Document understanding data:
──────────

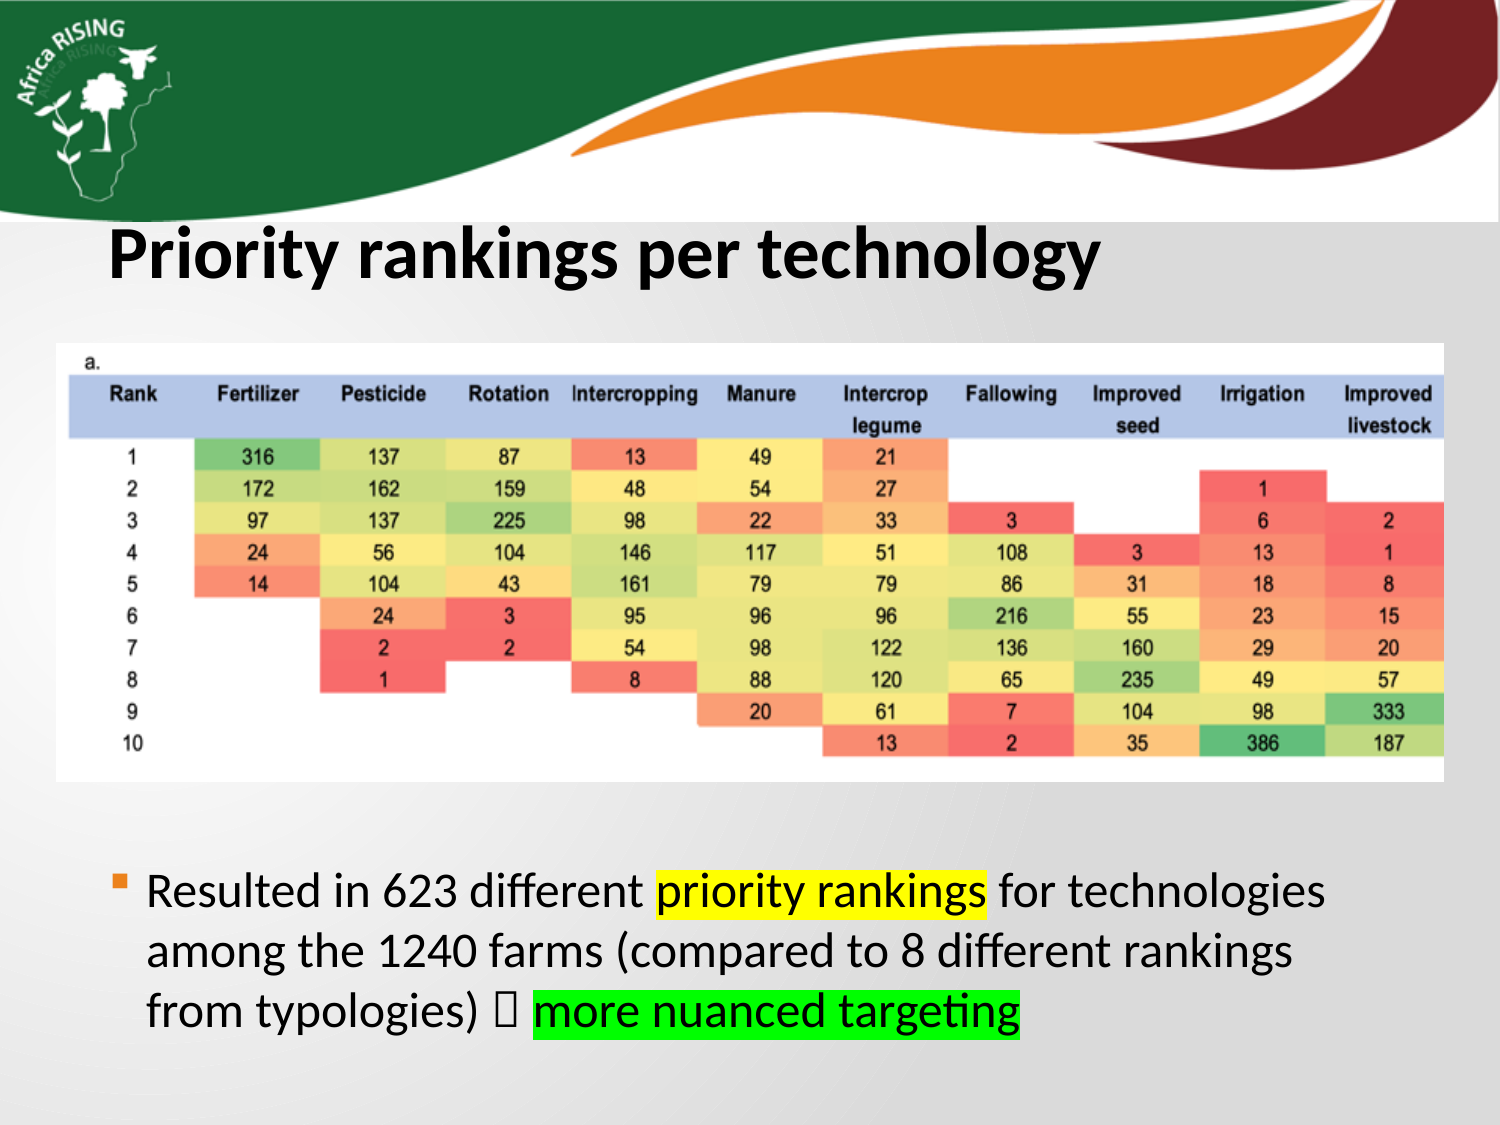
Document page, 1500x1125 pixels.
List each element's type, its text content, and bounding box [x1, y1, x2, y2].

list Resulted in 623 different priority rankings for technologies among the 1240 farms (compared to 8 different rankings from typologies)  more nuanced targeting [75, 849, 1412, 1071]
list Priority rankings per technology [75, 196, 1412, 336]
picture [0, 0, 1499, 222]
picture [55, 343, 1445, 782]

──────────

### [Work required]
Set the records down again exactly as given, and leave the pictures out.

### [Exercise result]
Document page, 1500x1125 pixels.
List each element's type, its text content, and bounding box [x1, y1, x2, y2].

list Resulted in 623 different priority rankings for technologies among the 1240 farms (compared to 8 different rankings from typologies)  more nuanced targeting [75, 849, 1412, 1071]
list Priority rankings per technology [75, 196, 1412, 336]
picture [0, 0, 1499, 222]
picture [55, 343, 1445, 782]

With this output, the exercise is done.